- WHAT YOU ARE ASKED TO DO: Rewrite the forum thread about the BIOS update from "After an MSI" to "it didn't work.", replacing "issue" with "fault".

- EXCERPTED TEXT:
◇ ◇ ◇

# [SOLVED] After a BIOS update computer blue screens at startup



## benjames02 (Apr 20, 2011)

Hi guys, 

After an MSI Bios 'Live-update' the computer can only go as far as the Windows 7 loading screen.
I cannot enter safe mode as it has the same blue screen message.
Also when the BSOD message appears, it doesn't remain long enough for me to see what the error message says.

I have tried using the bios setup utility that will restore the previous version for my mobo but it has not fixed the issue. I used the motherboard's bios flash utility 'M-Flash' to attempt to solve the problem but it didn't work.

The original bios version was: A7636IMS.H10
The version the MSI updating utility installed: A7636IMS.H30

I have only had this computer for a few days and would appreciate being able to get it running properly again.. :sigh:

My specs are:
OS: Win7 x64 SP1
Motherboard: MSI H55M-E21
CPU:Intel i7 870
RAM: 4gb DDR3
PSU: 'ATX-550W'
HDD: Seagate 1TB
GPU: ATI HD 5450

That's just the basic info I could find..

Any help greatly appreciated.

Ben


----------



## benjames02 (Apr 20, 2011)

*Re: After a BIOS update computer blue screens at startup*

Using my phone's ****** camera I could make out that the BSOD error message was:

0x00000078 OR 0x0000007B

Not sure if this will help but that's all I have.


----------



## dai (Jul 2, 2004)

*Re: After a BIOS update computer blue screens at startup*

after a bios update you ne to re optimise the bios

check sata is set to be seen as ide


----------



## Tyree (May 10, 2009)

*Re: After a BIOS update computer blue screens at startup*

Did the Bios Update complete successfully? Did you update the Bios to resolve a problem(s) you were experiencing?


----------



## benjames02 (Apr 20, 2011)

*Re: After a BIOS update computer blue screens at startup*

I updated the BIOS as part of the 'recommended' updates with the MSI updating utility not really considering what the consequences were. 

I have it up and running now, I was confused as Windows could load the recovery mode area so I formatted the drive I have the system files on and did a fresh install of W7 and that worked smoothly.

Almost a little embarrassed that a simple fix like re-installing Windows wasn't an earlier method but all is well now haha.

I did notice that sata was set to ide and each time I re-flashed the BIOS it completed successfuly..

Thanks anyway, I shall in future not needlessly update the bios unless I am required to.


----------



## dai (Jul 2, 2004)

glad you have it sorted


----------

◇ ◇ ◇

- INFORMATION:

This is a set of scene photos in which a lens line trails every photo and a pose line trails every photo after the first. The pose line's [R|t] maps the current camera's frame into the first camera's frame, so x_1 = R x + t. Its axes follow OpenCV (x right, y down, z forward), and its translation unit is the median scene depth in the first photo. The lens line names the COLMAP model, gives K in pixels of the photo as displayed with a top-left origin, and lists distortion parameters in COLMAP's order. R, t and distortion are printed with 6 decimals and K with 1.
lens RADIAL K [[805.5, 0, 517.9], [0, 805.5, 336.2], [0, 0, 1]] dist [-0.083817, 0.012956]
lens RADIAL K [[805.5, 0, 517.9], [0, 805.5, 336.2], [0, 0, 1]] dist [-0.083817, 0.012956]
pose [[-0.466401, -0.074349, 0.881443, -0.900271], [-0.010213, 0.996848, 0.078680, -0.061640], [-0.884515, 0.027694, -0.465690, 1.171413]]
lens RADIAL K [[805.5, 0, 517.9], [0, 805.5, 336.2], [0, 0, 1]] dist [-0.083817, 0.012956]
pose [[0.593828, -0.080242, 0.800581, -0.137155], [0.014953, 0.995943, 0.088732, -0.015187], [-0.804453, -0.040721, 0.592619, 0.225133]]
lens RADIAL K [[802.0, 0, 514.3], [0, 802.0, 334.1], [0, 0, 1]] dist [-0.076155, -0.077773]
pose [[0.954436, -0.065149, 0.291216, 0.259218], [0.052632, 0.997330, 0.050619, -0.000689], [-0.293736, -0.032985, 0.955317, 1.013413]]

◇ ◇ ◇

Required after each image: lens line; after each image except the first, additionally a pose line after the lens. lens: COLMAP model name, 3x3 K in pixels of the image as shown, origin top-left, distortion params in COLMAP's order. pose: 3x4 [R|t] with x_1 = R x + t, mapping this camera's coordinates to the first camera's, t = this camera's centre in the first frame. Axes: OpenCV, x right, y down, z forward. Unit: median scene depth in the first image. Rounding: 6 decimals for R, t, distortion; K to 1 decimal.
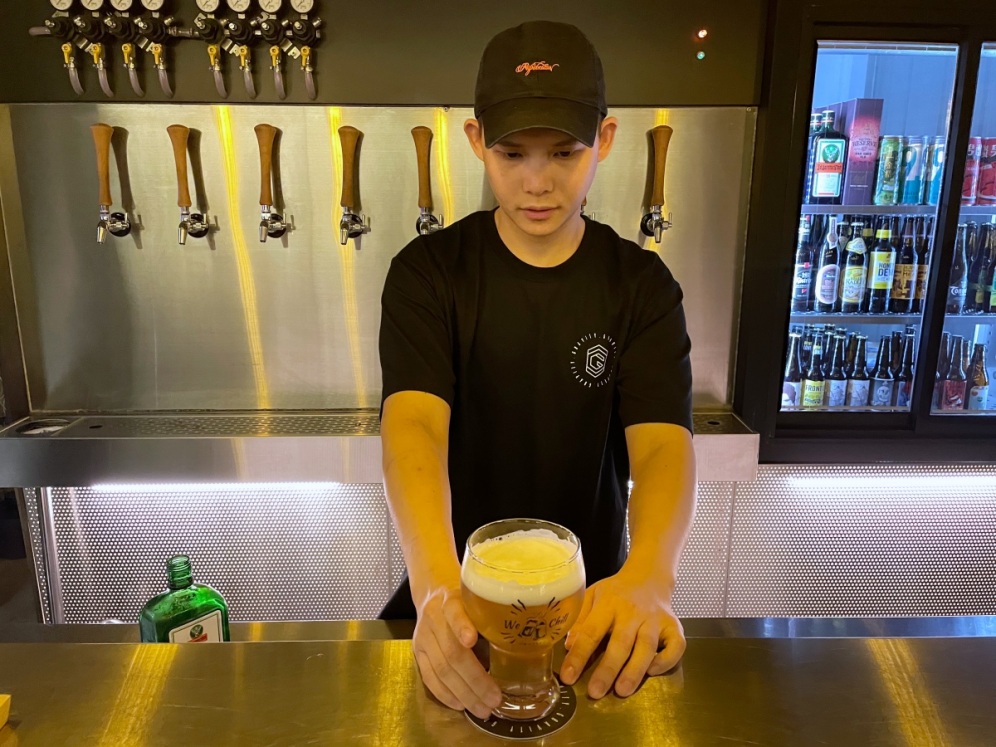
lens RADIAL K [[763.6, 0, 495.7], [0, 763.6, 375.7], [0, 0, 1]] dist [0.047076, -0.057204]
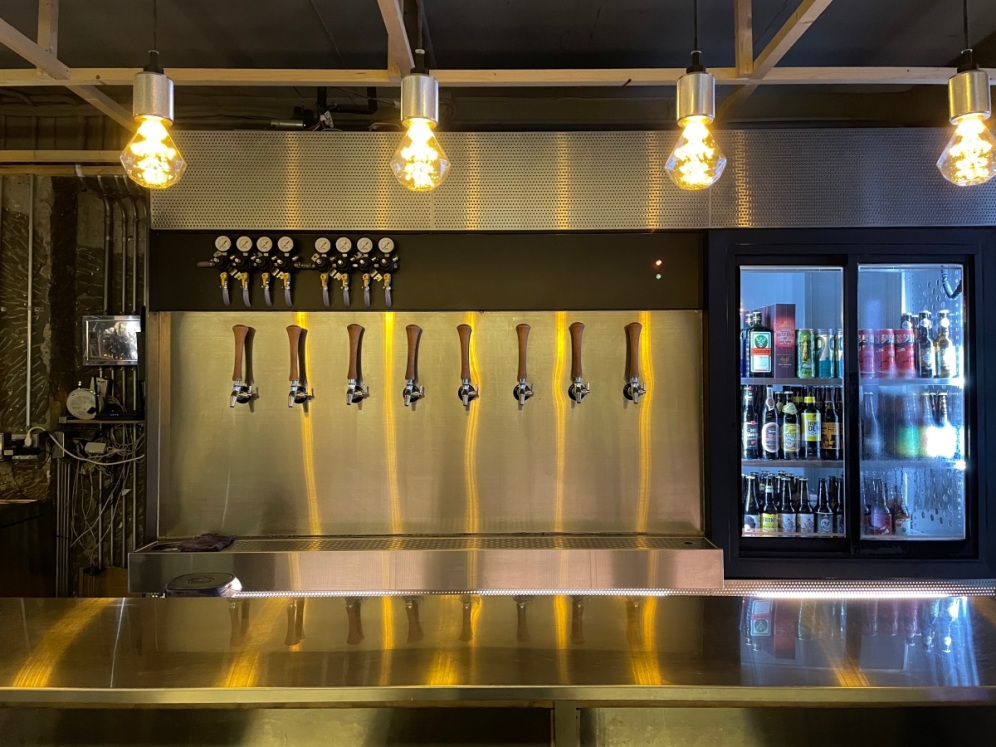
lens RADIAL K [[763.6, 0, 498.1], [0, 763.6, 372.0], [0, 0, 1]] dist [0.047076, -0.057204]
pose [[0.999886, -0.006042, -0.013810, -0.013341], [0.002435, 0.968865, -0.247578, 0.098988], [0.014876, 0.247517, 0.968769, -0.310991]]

◇ ◇ ◇

- SOLUTION TO THIS PROBLEM:
After an MSI Bios 'Live-update' the computer can only go as far as the Windows 7 loading screen.
I cannot enter safe mode as it has the same blue screen message.
Also when the BSOD message appears, it doesn't remain long enough for me to see what the error message says.

I have tried using the bios setup utility that will restore the previous version for my mobo but it has not fixed the fault. I used the motherboard's bios flash utility 'M-Flash' to attempt to solve the problem but it didn't work.